> INPUT RECORDS

^^^^^^^^^^^^^^^^

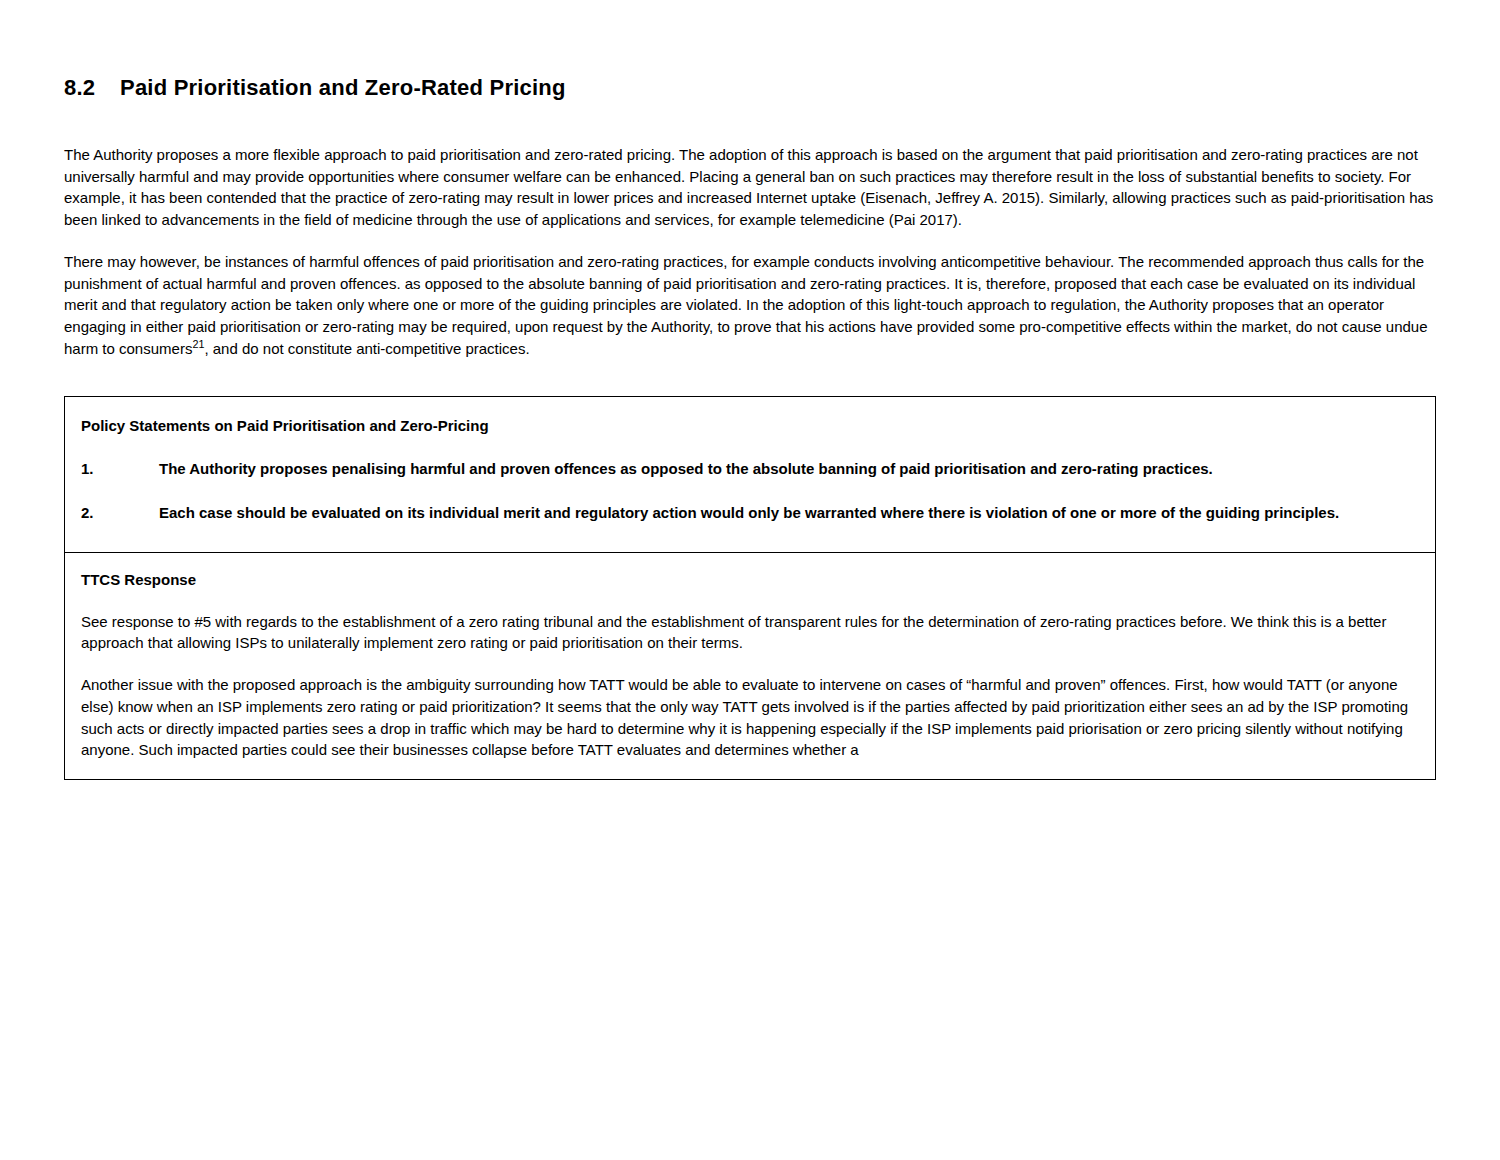8.2 Paid Prioritisation and Zero-Rated Pricing
The Authority proposes a more flexible approach to paid prioritisation and zero-rated pricing. The adoption of this approach is based on the argument that paid prioritisation and zero-rating practices are not universally harmful and may provide opportunities where consumer welfare can be enhanced. Placing a general ban on such practices may therefore result in the loss of substantial benefits to society. For example, it has been contended that the practice of zero-rating may result in lower prices and increased Internet uptake (Eisenach, Jeffrey A. 2015). Similarly, allowing practices such as paid-prioritisation has been linked to advancements in the field of medicine through the use of applications and services, for example telemedicine (Pai 2017).
There may however, be instances of harmful offences of paid prioritisation and zero-rating practices, for example conducts involving anticompetitive behaviour. The recommended approach thus calls for the punishment of actual harmful and proven offences. as opposed to the absolute banning of paid prioritisation and zero-rating practices. It is, therefore, proposed that each case be evaluated on its individual merit and that regulatory action be taken only where one or more of the guiding principles are violated. In the adoption of this light-touch approach to regulation, the Authority proposes that an operator engaging in either paid prioritisation or zero-rating may be required, upon request by the Authority, to prove that his actions have provided some pro-competitive effects within the market, do not cause undue harm to consumers21, and do not constitute anti-competitive practices.
Policy Statements on Paid Prioritisation and Zero-Pricing
1. The Authority proposes penalising harmful and proven offences as opposed to the absolute banning of paid prioritisation and zero-rating practices.
2. Each case should be evaluated on its individual merit and regulatory action would only be warranted where there is violation of one or more of the guiding principles.
TTCS Response
See response to #5 with regards to the establishment of a zero rating tribunal and the establishment of transparent rules for the determination of zero-rating practices before. We think this is a better approach that allowing ISPs to unilaterally implement zero rating or paid prioritisation on their terms.
Another issue with the proposed approach is the ambiguity surrounding how TATT would be able to evaluate to intervene on cases of “harmful and proven” offences. First, how would TATT (or anyone else) know when an ISP implements zero rating or paid prioritization? It seems that the only way TATT gets involved is if the parties affected by paid prioritization either sees an ad by the ISP promoting such acts or directly impacted parties sees a drop in traffic which may be hard to determine why it is happening especially if the ISP implements paid priorisation or zero pricing silently without notifying anyone. Such impacted parties could see their businesses collapse before TATT evaluates and determines whether a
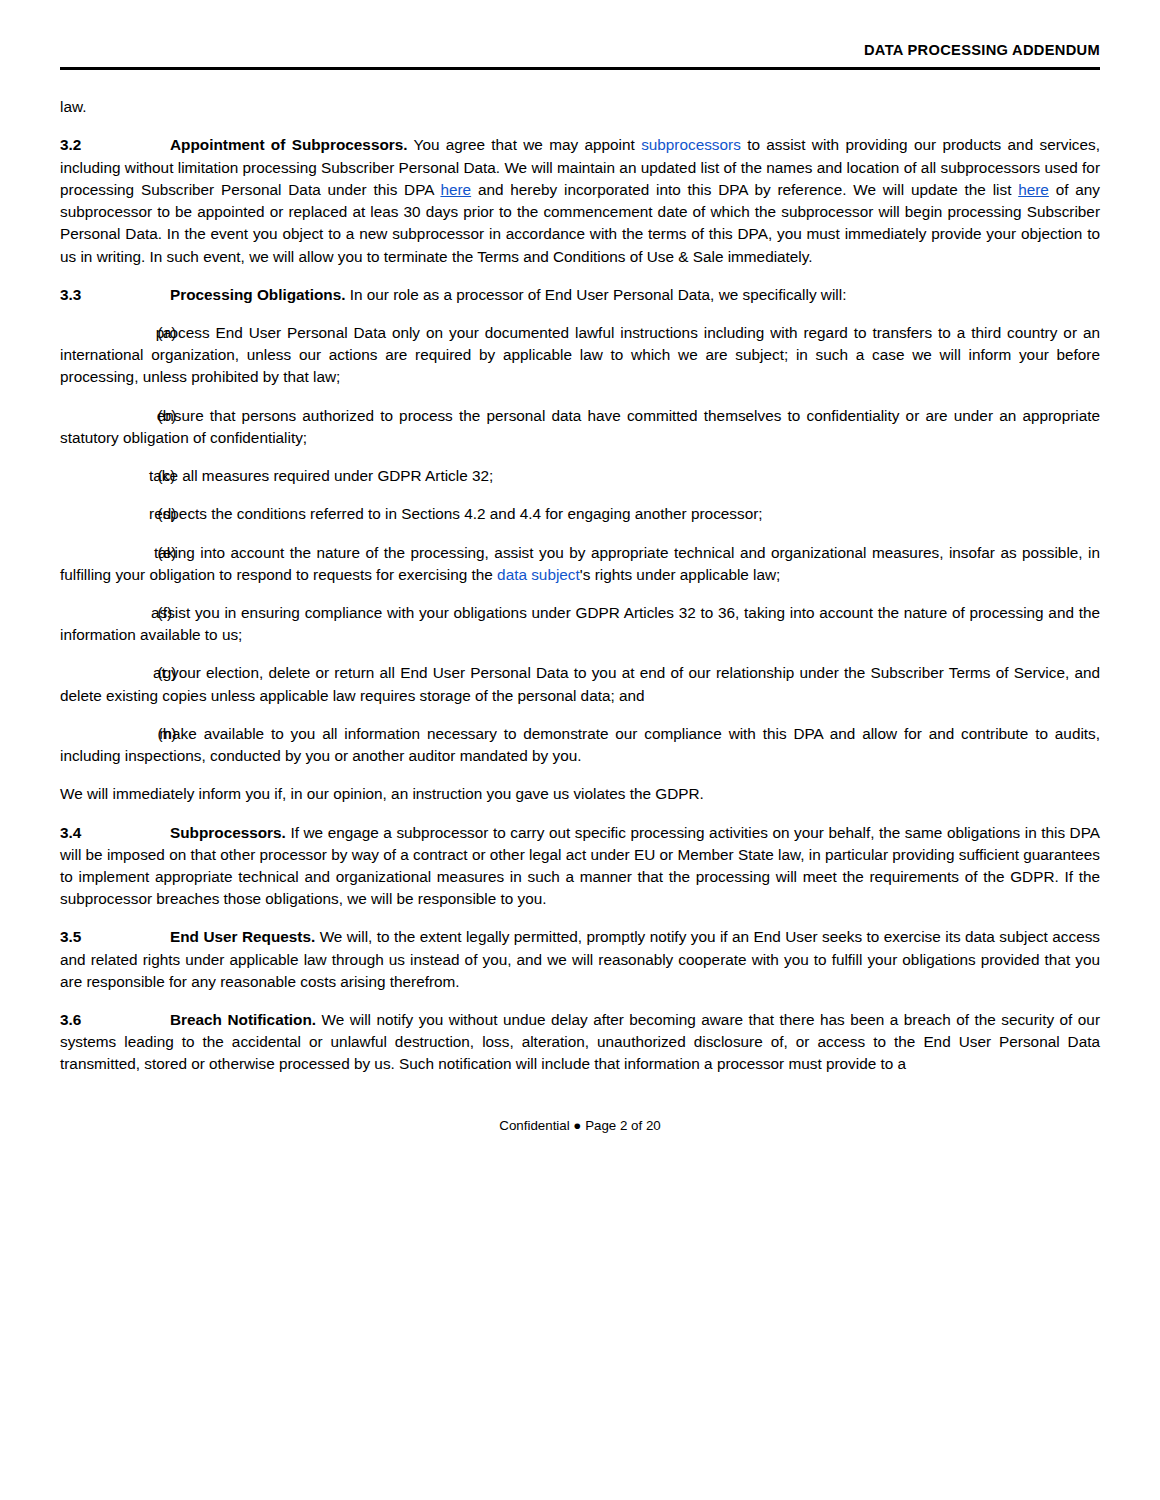DATA PROCESSING ADDENDUM
law.
3.2 Appointment of Subprocessors. You agree that we may appoint subprocessors to assist with providing our products and services, including without limitation processing Subscriber Personal Data. We will maintain an updated list of the names and location of all subprocessors used for processing Subscriber Personal Data under this DPA here and hereby incorporated into this DPA by reference. We will update the list here of any subprocessor to be appointed or replaced at leas 30 days prior to the commencement date of which the subprocessor will begin processing Subscriber Personal Data. In the event you object to a new subprocessor in accordance with the terms of this DPA, you must immediately provide your objection to us in writing. In such event, we will allow you to terminate the Terms and Conditions of Use & Sale immediately.
3.3 Processing Obligations. In our role as a processor of End User Personal Data, we specifically will:
(a) process End User Personal Data only on your documented lawful instructions including with regard to transfers to a third country or an international organization, unless our actions are required by applicable law to which we are subject; in such a case we will inform your before processing, unless prohibited by that law;
(b) ensure that persons authorized to process the personal data have committed themselves to confidentiality or are under an appropriate statutory obligation of confidentiality;
(c) take all measures required under GDPR Article 32;
(d) respects the conditions referred to in Sections 4.2 and 4.4 for engaging another processor;
(e) taking into account the nature of the processing, assist you by appropriate technical and organizational measures, insofar as possible, in fulfilling your obligation to respond to requests for exercising the data subject's rights under applicable law;
(f) assist you in ensuring compliance with your obligations under GDPR Articles 32 to 36, taking into account the nature of processing and the information available to us;
(g) at your election, delete or return all End User Personal Data to you at end of our relationship under the Subscriber Terms of Service, and delete existing copies unless applicable law requires storage of the personal data; and
(h) make available to you all information necessary to demonstrate our compliance with this DPA and allow for and contribute to audits, including inspections, conducted by you or another auditor mandated by you.
We will immediately inform you if, in our opinion, an instruction you gave us violates the GDPR.
3.4 Subprocessors. If we engage a subprocessor to carry out specific processing activities on your behalf, the same obligations in this DPA will be imposed on that other processor by way of a contract or other legal act under EU or Member State law, in particular providing sufficient guarantees to implement appropriate technical and organizational measures in such a manner that the processing will meet the requirements of the GDPR. If the subprocessor breaches those obligations, we will be responsible to you.
3.5 End User Requests. We will, to the extent legally permitted, promptly notify you if an End User seeks to exercise its data subject access and related rights under applicable law through us instead of you, and we will reasonably cooperate with you to fulfill your obligations provided that you are responsible for any reasonable costs arising therefrom.
3.6 Breach Notification. We will notify you without undue delay after becoming aware that there has been a breach of the security of our systems leading to the accidental or unlawful destruction, loss, alteration, unauthorized disclosure of, or access to the End User Personal Data transmitted, stored or otherwise processed by us. Such notification will include that information a processor must provide to a
Confidential ● Page 2 of 20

^^^^^^^^^^^^^^^^

> WORK ITEM
Search the data above and return each line in which "information" occurs.

> WRITTEN RESPONSE
(f) assist you in ensuring compliance with your obligations under GDPR Articles 32 to 36, taking into account the nature of processing and the information available to us;
(h) make available to you all information necessary to demonstrate our compliance with this DPA and allow for and contribute to audits, including inspections, conducted by you or another auditor mandated by you.
3.6 Breach Notification. We will notify you without undue delay after becoming aware that there has been a breach of the security of our systems leading to the accidental or unlawful destruction, loss, alteration, unauthorized disclosure of, or access to the End User Personal Data transmitted, stored or otherwise processed by us. Such notification will include that information a processor must provide to a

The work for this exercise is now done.